1. Suppose the blob is dilated by a factor of $$k$$. In doing this, the rectangles covering the blob also get dilated by a factor of $$k$$. How does the area of each dilated rectangle compare to the area of each original rectangle?
2. What does this tell you about the area of the dilated image? Explain your reasoning.
3. Suppose a circle has area 20 square inches and it’s dilated using a scale factor of 6. What is the area of the image? Explain or show your reasoning.

### Summary

Say you have a 5 inch by 4 inch rectangle. Its area is 20 square inches. If you dilate the rectangle by a scale factor of 3, what do you think the area of the new rectangle will be?

The dilated rectangle’s dimensions can be written as $$3\boldcdot 5$$ and $$3\boldcdot 4$$. Substitute these values into the area expression $$\ell \boldcdot w$$ to get $$(3\boldcdot 5)(3\boldcdot 4)$$. Rearrange the numbers to get $$(3\boldcdot 3)(5\boldcdot 4)$$. This can be rewritten $$(3^2)(5\boldcdot 4)$$ or $$9 \boldcdot 20$$. So the area of the dilated rectangle is 180 square inches, or 9 times the original. The diagram confirms that 9 of the original rectangles fit into the dilated rectangle.

In general, when you scale a rectangle by a factor of $$k$$, the length and the width are both multiplied by $$k$$, so the area is multiplied by $$k^2$$.

What if you dilate a shape that is not a rectangle by a scale factor of $$k$$? Consider the rounded shape called an ellipse in the image. You can approximate the area of an ellipse by filling it with many rectangles. The sum of the areas of the rectangles will be a little less than the area of the ellipse because they don’t fill it entirely. If you want to get closer to the area of the ellipse, draw in more rectangles. If you continued the process infinitely, you could find the exact area of the ellipse this way.

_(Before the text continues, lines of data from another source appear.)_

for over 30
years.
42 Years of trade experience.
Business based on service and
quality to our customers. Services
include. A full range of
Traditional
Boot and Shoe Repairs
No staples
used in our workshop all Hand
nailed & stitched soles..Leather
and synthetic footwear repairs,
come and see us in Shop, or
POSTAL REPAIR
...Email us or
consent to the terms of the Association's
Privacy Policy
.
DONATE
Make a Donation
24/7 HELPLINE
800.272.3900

If you dilated this ellipse using a scale factor of 4, each rectangle would become 16 times larger. This means that the area of the ellipse will increase by a factor of 16 as well. Any closed shape can be filled with rectangles that approximate its area. Because of this, when you scale any shape by a factor of $$k$$, its area is multiplied by a factor of $$k^2$$.

### Glossary Entries

• axis of rotation

A line about which a two-dimensional figure is rotated to produce a three-dimensional figure, called a solid of rotation. The dashed line is the axis of rotation for the solid of rotation formed by rotating the green triangle.

• cone

A cone is a three-dimensional figure with a circular base and a point not in the plane of the base called the apex. Each point on the base is connected to the apex by a line segment.

• cross section

The figure formed by intersecting a solid with a plane.

• cylinder

A cylinder is a three-dimensional figure with two parallel, congruent, circular bases, formed by translating one base to the other. Each pair of corresponding points on the bases is connected by a line segment.

• face

Any flat surface on a three-dimensional figure is a face.

A cube has 6 faces.

• prism

A prism is a solid figure composed of two parallel, congruent faces (called bases) connected by parallelograms. A prism is named for the shape of its bases. For example, if a prism’s bases are pentagons, it is called a “pentagonal prism.”

• pyramid

A pyramid is a solid figure that has one special face called the base. All of the other faces are triangles that meet at a single vertex called the apex. A pyramid is named for the shape of its base. For example, if a pyramid’s base is a hexagon, it is called a “hexagonal pyramid.”

• solid of rotation

A three-dimensional figure formed by rotating a two-dimensional figure using a line called the axis of rotation.

The axis of rotation is the dashed line. The green triangle is rotated about the axis of rotation line to form a solid of rotation.

• sphere

A sphere is a three-dimensional figure in which all cross-sections in every direction are circles.